» **Dataset entries**:
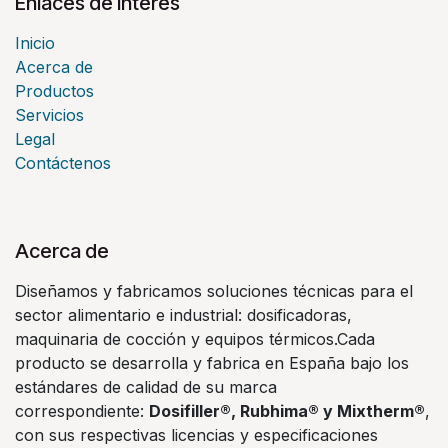
Enlaces de Ínteres
Inicio
Acerca de
Productos
Servicios
Legal
Contáctenos
Acerca de
Diseñamos y fabricamos soluciones técnicas para el
sector alimentario e industrial: dosificadoras,
maquinaria de cocción y equipos térmicos.Cada
producto se desarrolla y fabrica en España bajo los
estándares de calidad de su marca
correspondiente:
Dosifiller®, Rubhima® y Mixtherm®
,
con sus respectivas licencias y especificaciones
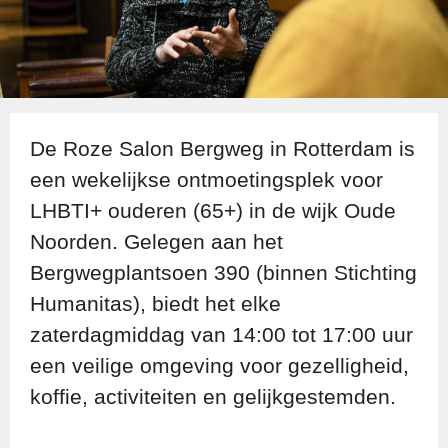
De Roze Salon Bergweg in Rotterdam is
een wekelijkse ontmoetingsplek voor
LHBTI+ ouderen (65+) in de wijk Oude
Noorden. Gelegen aan het
Bergwegplantsoen 390 (binnen Stichting
Humanitas), biedt het elke
zaterdagmiddag van 14:00 tot 17:00 uur
een veilige omgeving voor gezelligheid,
koffie, activiteiten en gelijkgestemden.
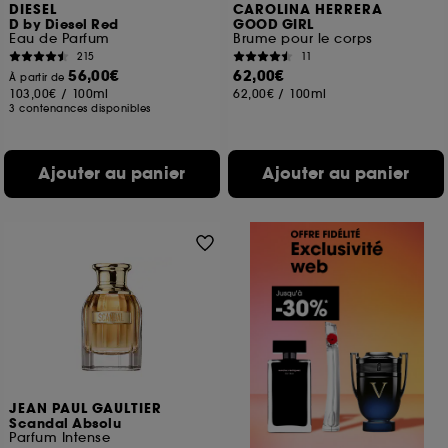
DIESEL
CAROLINA HERRERA
D by Diesel Red
GOOD GIRL
Eau de Parfum
Brume pour le corps
215
11
56,00€
62,00€
À partir de
103,00€
/
100ml
62,00€
/
100ml
3 contenances disponibles
Ajouter au panier
Ajouter au panier
JEAN PAUL GAULTIER
Scandal Absolu
Parfum Intense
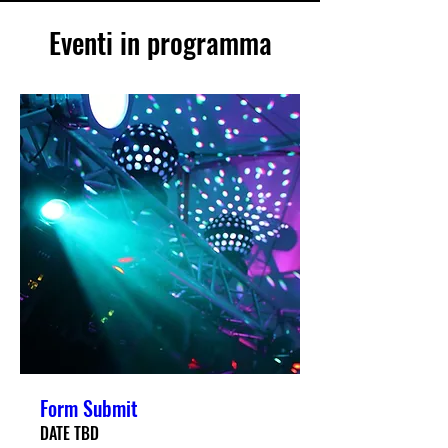
Eventi in programma
Form Submit
DATE TBD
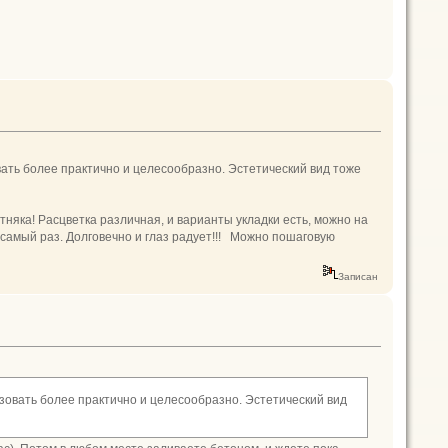
вать более практично и целесообразно. Эстетический вид тоже
тняка! Расцветка различная, и варианты укладки есть, можно на
самый раз. Долговечно и глаз радует!!! Можно пошаговую
Записан
ьзовать более практично и целесообразно. Эстетический вид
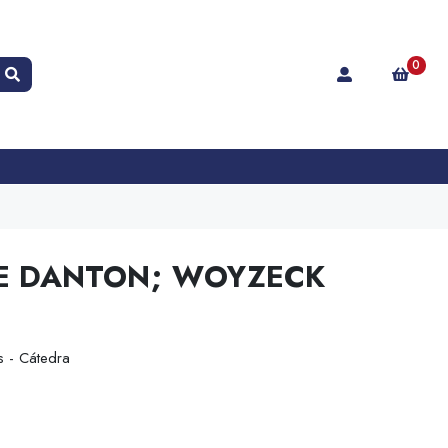
0
DE DANTON; WOYZECK
s - Cátedra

» **What you will do**:
Swap each "Acerca de" in the rows above for "Sobre nosotros", and write out the rows again with nothing else altered. Omit the pictures.

» **Output for this exercise**:
Enlaces de Ínteres
Inicio
Sobre nosotros
Productos
Servicios
Legal
Contáctenos
Sobre nosotros
Diseñamos y fabricamos soluciones técnicas para el
sector alimentario e industrial: dosificadoras,
maquinaria de cocción y equipos térmicos.Cada
producto se desarrolla y fabrica en España bajo los
estándares de calidad de su marca
correspondiente:
Dosifiller®, Rubhima® y Mixtherm®
,
con sus respectivas licencias y especificaciones
De Roze Salon Bergweg in Rotterdam is
een wekelijkse ontmoetingsplek voor
LHBTI+ ouderen (65+) in de wijk Oude
Noorden. Gelegen aan het
Bergwegplantsoen 390 (binnen Stichting
Humanitas), biedt het elke
zaterdagmiddag van 14:00 tot 17:00 uur
een veilige omgeving voor gezelligheid,
koffie, activiteiten en gelijkgestemden.
DIESEL
CAROLINA HERRERA
D by Diesel Red
GOOD GIRL
Eau de Parfum
Brume pour le corps
215
11
56,00€
62,00€
À partir de
103,00€
/
100ml
62,00€
/
100ml
3 contenances disponibles
Ajouter au panier
Ajouter au panier
JEAN PAUL GAULTIER
Scandal Absolu
Parfum Intense
Eventi in programma
Form Submit
DATE TBD
вать более практично и целесообразно. Эстетический вид тоже
тняка! Расцветка различная, и варианты укладки есть, можно на
самый раз. Долговечно и глаз радует!!! Можно пошаговую
Записан
ьзовать более практично и целесообразно. Эстетический вид
0
DE DANTON; WOYZECK
s - Cátedra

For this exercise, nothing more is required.